A Supersensitive Probe for Rapid Colorimetric Detection of Nickel Ion Based on a Sensing Mechanism of Anti-etching

Redundant nickel is harmful to human health and can result in skin diseases, allergies, or cancer. Although many probes based on noble metal nanoparticles have been established for rapid heavy metal ion detection by the naked eye or ultraviolet-visible (UV-vis) spectroscopy, few noble metal nanomaterials have been developed for Ni2+ detection. In this study, we propose novel triangular silver nanoprisms (AgNPRs) stabilized with glutathione (GSH) for rapid colorimetric detection of Ni2+ based on a sensing mechanism of anti-etching, which has been affirmed by Raman spectra, UV-vis spectra, transmission electron microscopy, and dynamic light scattering.
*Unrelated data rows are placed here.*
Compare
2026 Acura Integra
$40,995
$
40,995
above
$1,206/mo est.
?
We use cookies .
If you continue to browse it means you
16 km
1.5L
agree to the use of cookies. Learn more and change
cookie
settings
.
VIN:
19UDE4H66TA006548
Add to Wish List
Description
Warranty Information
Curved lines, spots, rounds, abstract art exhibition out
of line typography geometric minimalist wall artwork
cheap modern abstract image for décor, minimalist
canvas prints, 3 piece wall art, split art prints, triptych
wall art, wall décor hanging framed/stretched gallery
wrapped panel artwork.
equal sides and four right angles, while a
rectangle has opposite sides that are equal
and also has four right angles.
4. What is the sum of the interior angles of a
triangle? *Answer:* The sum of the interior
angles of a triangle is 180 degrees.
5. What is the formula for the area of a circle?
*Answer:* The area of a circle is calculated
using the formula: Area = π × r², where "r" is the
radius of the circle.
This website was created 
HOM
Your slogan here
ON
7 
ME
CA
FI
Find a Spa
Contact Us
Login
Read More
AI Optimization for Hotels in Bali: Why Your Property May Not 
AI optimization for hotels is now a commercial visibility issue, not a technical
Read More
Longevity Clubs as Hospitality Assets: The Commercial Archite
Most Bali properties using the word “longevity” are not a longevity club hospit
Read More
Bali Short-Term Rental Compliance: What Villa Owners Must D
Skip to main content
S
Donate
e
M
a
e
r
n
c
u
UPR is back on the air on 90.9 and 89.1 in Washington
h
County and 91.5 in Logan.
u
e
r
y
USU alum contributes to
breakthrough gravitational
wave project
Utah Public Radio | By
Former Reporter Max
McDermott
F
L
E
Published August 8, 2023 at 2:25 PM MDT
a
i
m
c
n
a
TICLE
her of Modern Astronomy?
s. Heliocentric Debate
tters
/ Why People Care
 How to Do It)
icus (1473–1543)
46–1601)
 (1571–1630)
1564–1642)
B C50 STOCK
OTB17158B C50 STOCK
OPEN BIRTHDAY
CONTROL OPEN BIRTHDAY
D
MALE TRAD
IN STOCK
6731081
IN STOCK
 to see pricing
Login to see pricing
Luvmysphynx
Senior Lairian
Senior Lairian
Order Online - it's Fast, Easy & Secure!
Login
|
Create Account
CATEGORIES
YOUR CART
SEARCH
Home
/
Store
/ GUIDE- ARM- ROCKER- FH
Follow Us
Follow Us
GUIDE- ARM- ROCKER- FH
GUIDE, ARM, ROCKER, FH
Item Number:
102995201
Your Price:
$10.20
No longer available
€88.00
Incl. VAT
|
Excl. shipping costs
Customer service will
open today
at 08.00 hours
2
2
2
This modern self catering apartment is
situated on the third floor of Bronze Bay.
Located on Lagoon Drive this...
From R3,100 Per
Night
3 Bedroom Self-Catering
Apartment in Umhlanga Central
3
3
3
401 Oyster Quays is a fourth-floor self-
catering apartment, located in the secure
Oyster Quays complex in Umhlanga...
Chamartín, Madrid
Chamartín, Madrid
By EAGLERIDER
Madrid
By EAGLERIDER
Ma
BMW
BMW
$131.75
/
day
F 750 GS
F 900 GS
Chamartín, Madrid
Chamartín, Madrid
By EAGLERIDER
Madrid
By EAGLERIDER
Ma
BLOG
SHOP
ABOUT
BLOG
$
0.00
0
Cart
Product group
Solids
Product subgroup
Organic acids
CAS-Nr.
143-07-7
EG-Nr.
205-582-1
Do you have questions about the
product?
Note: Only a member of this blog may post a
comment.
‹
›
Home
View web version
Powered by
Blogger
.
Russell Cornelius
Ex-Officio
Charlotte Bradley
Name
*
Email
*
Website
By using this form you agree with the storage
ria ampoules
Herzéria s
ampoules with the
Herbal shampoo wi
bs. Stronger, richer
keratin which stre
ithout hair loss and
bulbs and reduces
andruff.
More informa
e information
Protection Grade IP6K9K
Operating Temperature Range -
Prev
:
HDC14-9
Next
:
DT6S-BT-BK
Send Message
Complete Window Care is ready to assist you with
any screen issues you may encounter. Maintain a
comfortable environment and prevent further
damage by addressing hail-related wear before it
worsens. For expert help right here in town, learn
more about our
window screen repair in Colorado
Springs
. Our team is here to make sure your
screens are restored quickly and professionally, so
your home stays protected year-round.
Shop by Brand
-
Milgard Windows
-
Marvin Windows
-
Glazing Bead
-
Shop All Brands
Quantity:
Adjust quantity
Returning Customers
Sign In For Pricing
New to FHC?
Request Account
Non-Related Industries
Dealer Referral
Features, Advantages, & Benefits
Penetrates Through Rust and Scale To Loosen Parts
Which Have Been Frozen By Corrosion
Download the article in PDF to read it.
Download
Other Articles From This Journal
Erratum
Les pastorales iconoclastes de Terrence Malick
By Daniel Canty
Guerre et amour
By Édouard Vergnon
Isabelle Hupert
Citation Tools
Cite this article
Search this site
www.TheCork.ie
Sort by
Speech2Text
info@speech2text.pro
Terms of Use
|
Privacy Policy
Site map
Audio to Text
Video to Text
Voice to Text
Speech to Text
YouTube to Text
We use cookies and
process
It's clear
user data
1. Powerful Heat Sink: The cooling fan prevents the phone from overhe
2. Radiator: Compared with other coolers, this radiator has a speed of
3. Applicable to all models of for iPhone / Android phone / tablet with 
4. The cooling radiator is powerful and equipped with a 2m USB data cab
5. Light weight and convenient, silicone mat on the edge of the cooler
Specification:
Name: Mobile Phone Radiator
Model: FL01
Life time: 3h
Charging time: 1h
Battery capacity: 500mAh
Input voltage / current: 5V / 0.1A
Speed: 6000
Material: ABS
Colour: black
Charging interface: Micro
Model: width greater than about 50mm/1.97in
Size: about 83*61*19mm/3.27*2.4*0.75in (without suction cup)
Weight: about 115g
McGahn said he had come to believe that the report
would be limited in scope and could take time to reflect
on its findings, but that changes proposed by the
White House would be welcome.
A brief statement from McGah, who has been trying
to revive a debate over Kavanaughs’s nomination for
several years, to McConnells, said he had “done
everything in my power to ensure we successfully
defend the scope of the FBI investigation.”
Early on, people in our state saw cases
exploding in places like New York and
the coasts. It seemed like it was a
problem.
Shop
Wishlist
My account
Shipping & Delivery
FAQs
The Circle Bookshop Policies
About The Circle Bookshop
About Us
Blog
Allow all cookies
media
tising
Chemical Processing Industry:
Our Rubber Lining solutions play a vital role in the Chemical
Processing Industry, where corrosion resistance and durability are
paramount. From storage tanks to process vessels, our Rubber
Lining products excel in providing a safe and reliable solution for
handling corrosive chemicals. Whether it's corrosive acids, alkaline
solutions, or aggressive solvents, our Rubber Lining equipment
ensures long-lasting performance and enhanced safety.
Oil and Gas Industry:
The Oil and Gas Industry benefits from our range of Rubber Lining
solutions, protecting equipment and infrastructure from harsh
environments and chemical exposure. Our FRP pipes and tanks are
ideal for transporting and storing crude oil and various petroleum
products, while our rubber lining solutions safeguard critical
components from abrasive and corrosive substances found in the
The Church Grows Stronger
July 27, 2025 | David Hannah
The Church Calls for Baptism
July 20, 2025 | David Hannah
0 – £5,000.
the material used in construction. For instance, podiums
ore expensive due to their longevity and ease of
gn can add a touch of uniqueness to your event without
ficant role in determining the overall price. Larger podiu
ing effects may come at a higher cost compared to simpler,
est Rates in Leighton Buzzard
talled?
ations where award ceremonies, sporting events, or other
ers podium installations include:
At the optimal experimental parameters, our GSH-AgNPR-based Ni2+ probe has an excellent selectivity compared with those of 26 other ions because Ni2+ can inhibit the AgNPR etching by iodide ion (11 (i.e., anti-etching) while other ions cannot. The limit of detection (LOD) of our Ni2+ probe is 50 nM via the naked eye and 5 nM via UV-vis spectroscopy. They are both negligible compared with the permissible limit of Ni2+ in drinking water (0.34 mu M) prescribed by the World Health Organization. In particular, the latter is far lower than the LOD values of other reported Ni2+ probes based on noble metal nanomaterials. A satisfying linear relationship reinforces that our probe can be utilized for the quantitative analysis of Ni2+. The detection of real water samples indicates that our probe could be used for rapid Ni2+ colorimetric detection with supersensitivity and excellent selectivity in real environmental water samples.